«Кажется с ним я наконец разгоню скуку», — потянувшись, подумал Манько и с удовлетворением освобождено вздохнул, провалился в рыхлый паралон дивана, чувствуя спокойствие и некогда потерянное облегчение.
Насвистывая, Жорж вставил между тем кассету, перемотал ее, уменьшил предусмотрительно громкость, все удивленно и вопросительно поглядывая на безмолвного Манько, поистине наслаждавшегося покоем, одобрительно подмигнул ему и отправился варить кофе.
— Закуривай, дед, родичи на дне рождения, — крикнул он из кухни, — пепельница в шкафу.
Поднявшись нехотя (диван словно притягивал), Манько осторожно вытащил хрустальный кораблик, служивший пепельницей, задержался на минуту у полок, с интересом разглядывая корешки книг, беспричинно улыбнулся и вернулся к дивану. Он был в отличном настроении, потому что случайная встреча, которая, хотелось, чтобы была не случайной, и чудаковатый на первый взгляд Жорж, как пожалуй, и Манько для него, и расслабляющая обстановка, которая убаюкивала, погружала в дремоту, не давали повода для неудовольствия, и Манько, покручивая, тщательно разминая ароматную сигарету, беспечно развалившись на диване, закинув ногу на ногу, с еле заметной улыбкой на губах сидел в сладкой истоме, закрыв глаза, прислушиваясь к музыке и звукам на кухне, где гремел кофейником Жорж.
… — Если не ошибаюсь, ты служил? — Жорж, переодетый в махровый полосатый халат и гамаши, вошел пружинистыми шагами с двумя изящными чашечками.
— Угадал, — Манько усмехнулся. — А что?
— Слышь, дед, а Наполеон для тебя авторитет? — спросил Жорж, присаживаясь и подавая фарфоровую чашку.
— В каком смысле?
— Как военноначальник, допустим.
— Допустим, что да.
— И вот, дед, он поговаривал, что армия, которая не воюет лет тридцать, становится страшно неповоротливой, обюрократившейся машиной. Тебе часом вместо занятий или стрельб не приходилось рубить топором траву, или красить ее, или все круглое переносить, а все квадратное перекатывать? —
— Хм-м, нет как–то. А вот что касается Наполеона, то доля правды есть. Почему ты спрашиваешь?
— Почему? — Жорж посмотрел на дверь, быстро провел пальцами по пухлым губам и непроизвольно засмеялся, приоткрывая мелкие, прокуренные до желтизны зубы.

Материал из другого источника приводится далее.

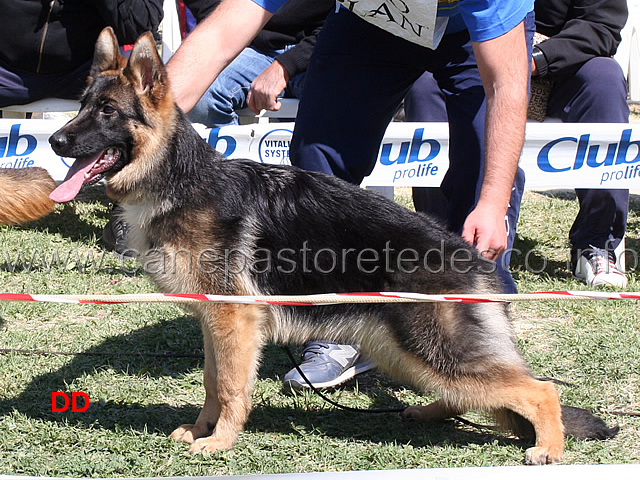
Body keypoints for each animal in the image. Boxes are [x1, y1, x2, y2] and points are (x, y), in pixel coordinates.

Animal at [47, 27, 616, 464]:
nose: (54, 141)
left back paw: (549, 449)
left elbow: (230, 387)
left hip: (431, 348)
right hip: (403, 351)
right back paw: (428, 413)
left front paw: (221, 442)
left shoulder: (235, 320)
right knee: (469, 395)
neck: (177, 179)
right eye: (81, 108)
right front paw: (201, 429)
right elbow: (212, 381)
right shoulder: (217, 321)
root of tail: (471, 256)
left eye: (107, 112)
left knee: (538, 389)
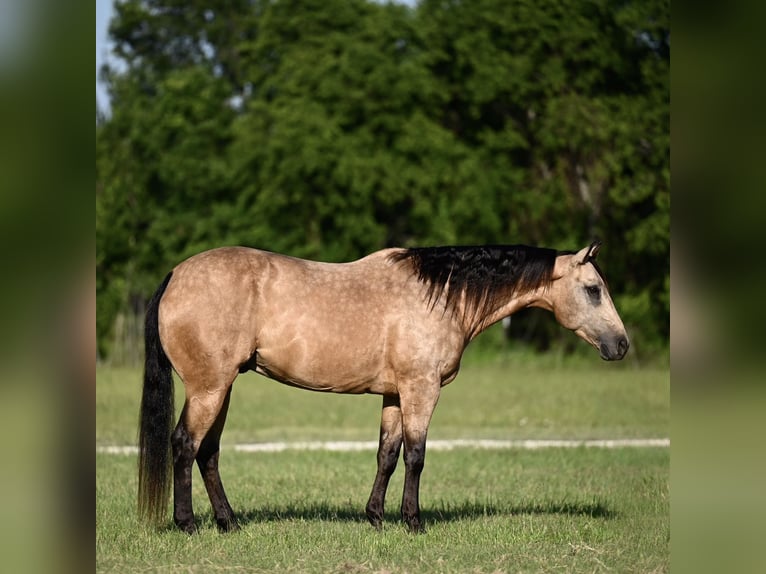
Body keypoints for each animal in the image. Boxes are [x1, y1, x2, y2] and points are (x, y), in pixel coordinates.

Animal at [138, 241, 629, 534]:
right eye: (593, 289)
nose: (621, 344)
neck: (440, 297)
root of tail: (176, 275)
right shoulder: (421, 389)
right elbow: (416, 456)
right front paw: (413, 521)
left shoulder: (395, 394)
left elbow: (387, 455)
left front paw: (374, 518)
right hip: (208, 388)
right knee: (184, 444)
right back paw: (187, 524)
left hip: (222, 389)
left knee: (207, 452)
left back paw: (229, 522)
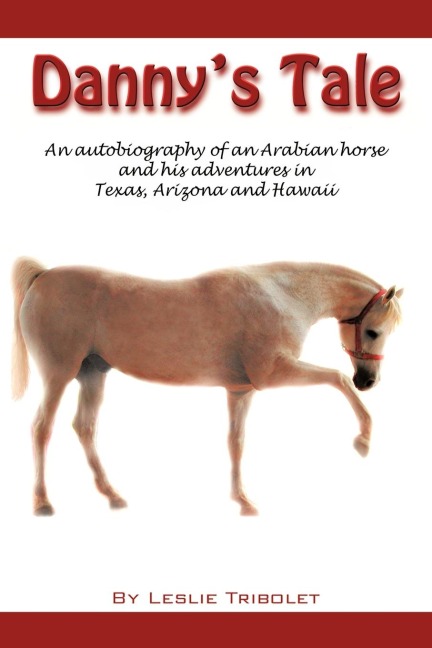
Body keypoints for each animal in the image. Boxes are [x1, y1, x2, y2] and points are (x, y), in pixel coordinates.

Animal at [11, 258, 403, 516]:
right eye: (373, 331)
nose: (367, 381)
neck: (282, 295)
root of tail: (43, 276)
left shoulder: (240, 391)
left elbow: (236, 443)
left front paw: (242, 500)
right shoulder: (274, 374)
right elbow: (336, 378)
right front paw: (364, 439)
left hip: (93, 375)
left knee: (84, 427)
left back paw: (113, 496)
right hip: (58, 375)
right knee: (42, 428)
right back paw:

Эх, дед, меня, как видишь, интересуют многие вопросы: политика, например, состояние армии, возможность возникновения войны. Я не всегда нахожу такого собеседника, как ты нестереотипного. Когда мы стояли на остановке, я заметил за тобой много странностей… Они располагают.
«А малый с головой», — подумал Манько, наблюдая пристально за рукой Жоржа, аккуратно помешивающей крохотной ложечкой кофе. — Только поначалу прикидывался пижоном». Открытие это вдруг сильно взволновало его и, моментально представив томительные бесконечные часы одиночества, проведенные в своей прокуренной, запущенной комнате, невольно сравнив с собой Жоржа, который также, быть может, мучился оттого, что был не в состоянии отыскать человека, который бы смог его понять, Манько решил кое о чем его расспросить.

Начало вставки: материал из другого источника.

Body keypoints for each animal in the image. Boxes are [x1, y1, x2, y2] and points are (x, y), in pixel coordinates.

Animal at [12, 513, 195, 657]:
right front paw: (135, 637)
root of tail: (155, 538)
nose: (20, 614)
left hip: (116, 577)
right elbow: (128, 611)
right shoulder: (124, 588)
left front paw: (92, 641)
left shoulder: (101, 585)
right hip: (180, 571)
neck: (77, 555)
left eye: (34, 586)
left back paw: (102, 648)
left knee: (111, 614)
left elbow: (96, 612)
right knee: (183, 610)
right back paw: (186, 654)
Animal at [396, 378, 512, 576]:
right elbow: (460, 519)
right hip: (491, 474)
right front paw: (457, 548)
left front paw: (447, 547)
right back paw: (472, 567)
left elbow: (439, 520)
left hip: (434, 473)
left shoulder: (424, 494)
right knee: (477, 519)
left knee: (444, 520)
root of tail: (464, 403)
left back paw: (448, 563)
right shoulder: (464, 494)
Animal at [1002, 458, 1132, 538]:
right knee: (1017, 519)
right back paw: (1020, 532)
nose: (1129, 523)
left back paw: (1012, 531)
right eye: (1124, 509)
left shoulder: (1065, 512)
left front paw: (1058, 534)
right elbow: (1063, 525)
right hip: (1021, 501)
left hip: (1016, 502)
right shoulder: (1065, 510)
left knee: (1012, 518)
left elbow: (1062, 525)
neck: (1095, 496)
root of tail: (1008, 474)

— Хорошо, Жорж, но, извини, а какая ты фигура, чтобы судить о политике? |
— Я? — Жорж широко заулыбался, и растерявшись, переспросил. — Я? Молодой человек, но ты зря спросил, по–моему о ней поговаривают все кому не лень. Или я не прав?
— Возможно прав.
— К тому же я, — продолжал Жорж, — я — современный нигилист, а чтобы отрицать по–умному, выражать неприятие, надо хотя бы четко знать то, что отрицаешь.
— Резонно, — заметил Манько, прикуривая. — И что же ты отрицаешь, если не секрет?

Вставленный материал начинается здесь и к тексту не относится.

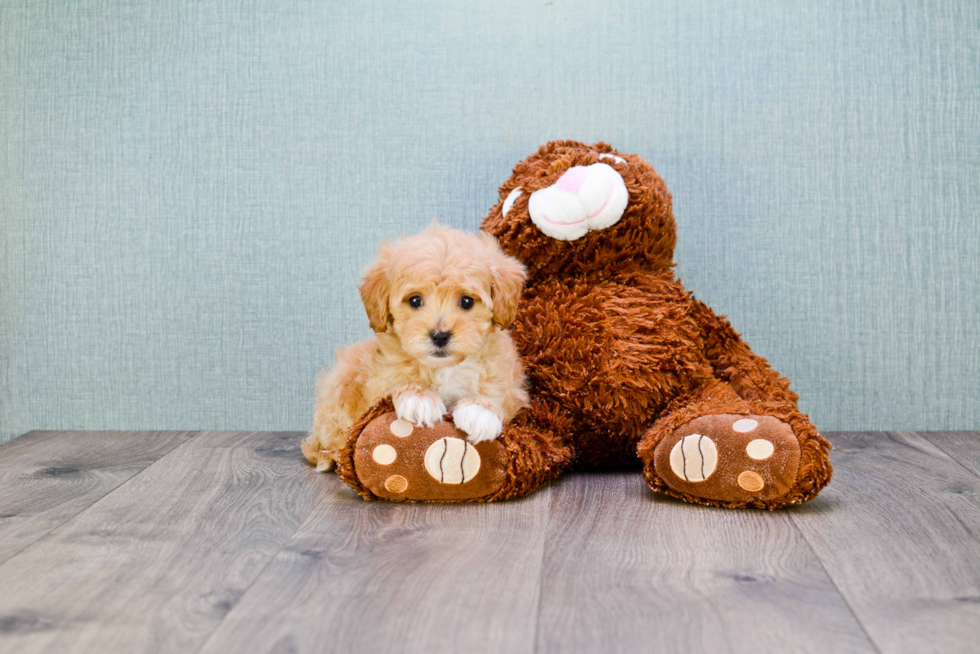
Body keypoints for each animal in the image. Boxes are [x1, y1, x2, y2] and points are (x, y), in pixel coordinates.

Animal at [302, 224, 528, 472]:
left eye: (467, 301)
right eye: (415, 301)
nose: (439, 336)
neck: (443, 368)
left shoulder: (505, 382)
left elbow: (494, 393)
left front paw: (480, 410)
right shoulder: (378, 381)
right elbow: (395, 383)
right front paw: (418, 397)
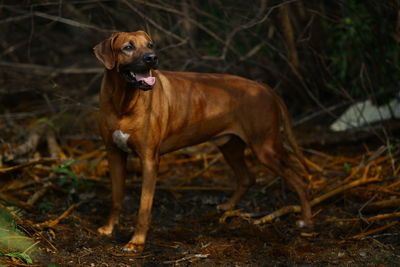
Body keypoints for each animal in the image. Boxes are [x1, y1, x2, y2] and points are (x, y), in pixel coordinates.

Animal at [94, 31, 312, 253]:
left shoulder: (149, 160)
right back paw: (228, 207)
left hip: (266, 148)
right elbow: (116, 198)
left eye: (150, 45)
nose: (152, 58)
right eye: (128, 47)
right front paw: (110, 227)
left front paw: (137, 241)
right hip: (230, 146)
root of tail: (266, 88)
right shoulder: (114, 154)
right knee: (247, 178)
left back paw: (306, 221)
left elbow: (144, 207)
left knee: (299, 180)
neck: (123, 102)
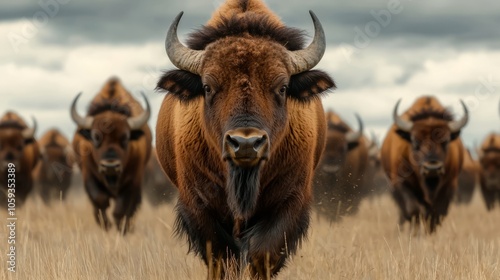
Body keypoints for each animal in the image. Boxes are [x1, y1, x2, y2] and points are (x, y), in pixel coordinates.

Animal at [70, 77, 151, 233]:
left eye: (125, 137)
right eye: (95, 137)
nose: (110, 166)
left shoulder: (133, 181)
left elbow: (121, 208)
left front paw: (121, 228)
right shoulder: (88, 175)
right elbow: (100, 200)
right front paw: (106, 225)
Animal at [155, 0, 336, 278]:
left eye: (282, 87)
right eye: (207, 87)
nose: (246, 144)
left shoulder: (289, 201)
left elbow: (263, 255)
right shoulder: (198, 204)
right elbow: (222, 257)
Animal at [382, 96, 468, 232]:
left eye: (445, 141)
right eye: (415, 141)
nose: (432, 168)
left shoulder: (449, 186)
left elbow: (436, 215)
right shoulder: (402, 183)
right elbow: (414, 211)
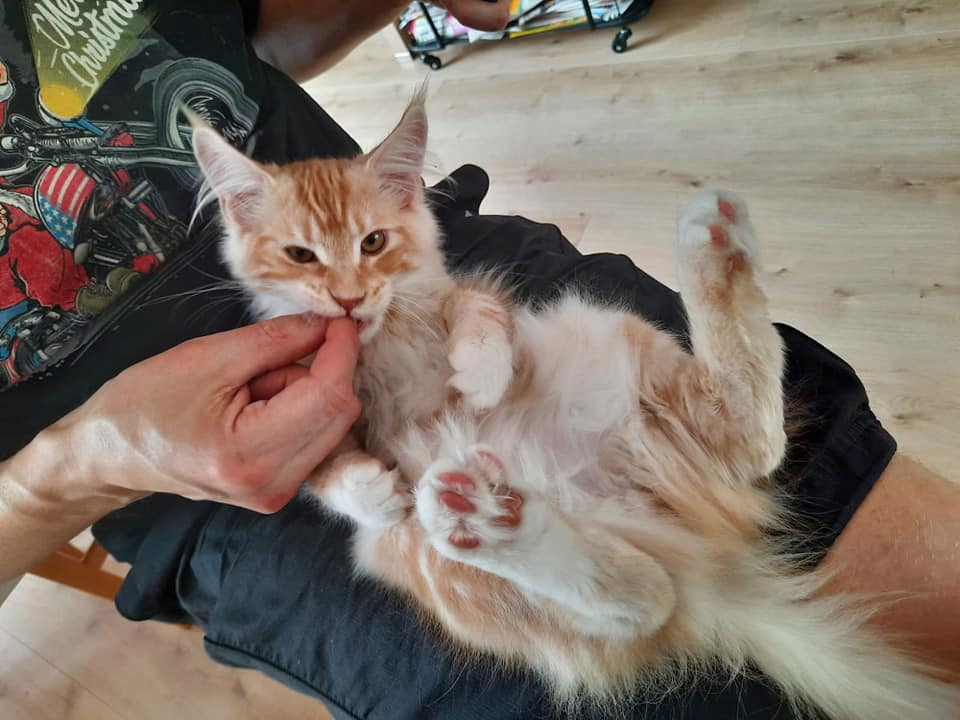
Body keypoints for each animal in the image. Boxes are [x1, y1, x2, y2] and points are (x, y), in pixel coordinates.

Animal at [191, 90, 960, 719]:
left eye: (372, 242)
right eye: (301, 255)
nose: (349, 298)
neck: (380, 343)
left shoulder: (466, 292)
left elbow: (478, 314)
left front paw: (480, 374)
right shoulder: (293, 390)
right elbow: (320, 463)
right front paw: (366, 488)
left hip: (608, 347)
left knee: (735, 460)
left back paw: (712, 248)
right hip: (426, 557)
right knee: (645, 595)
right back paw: (500, 519)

— Многое, дед. Погляди в правый угол, — сказал Жорж, рукой указывая на стену, — видишь висит фото Андрея Макаревича? Еще года три назад его поливали как могли грязью. Помню даже диспут в школе, где наша классная возмущалась его творчеством. А что теперь? Его поднимают на щит, хвалят, берут интервью. Где логика, дед?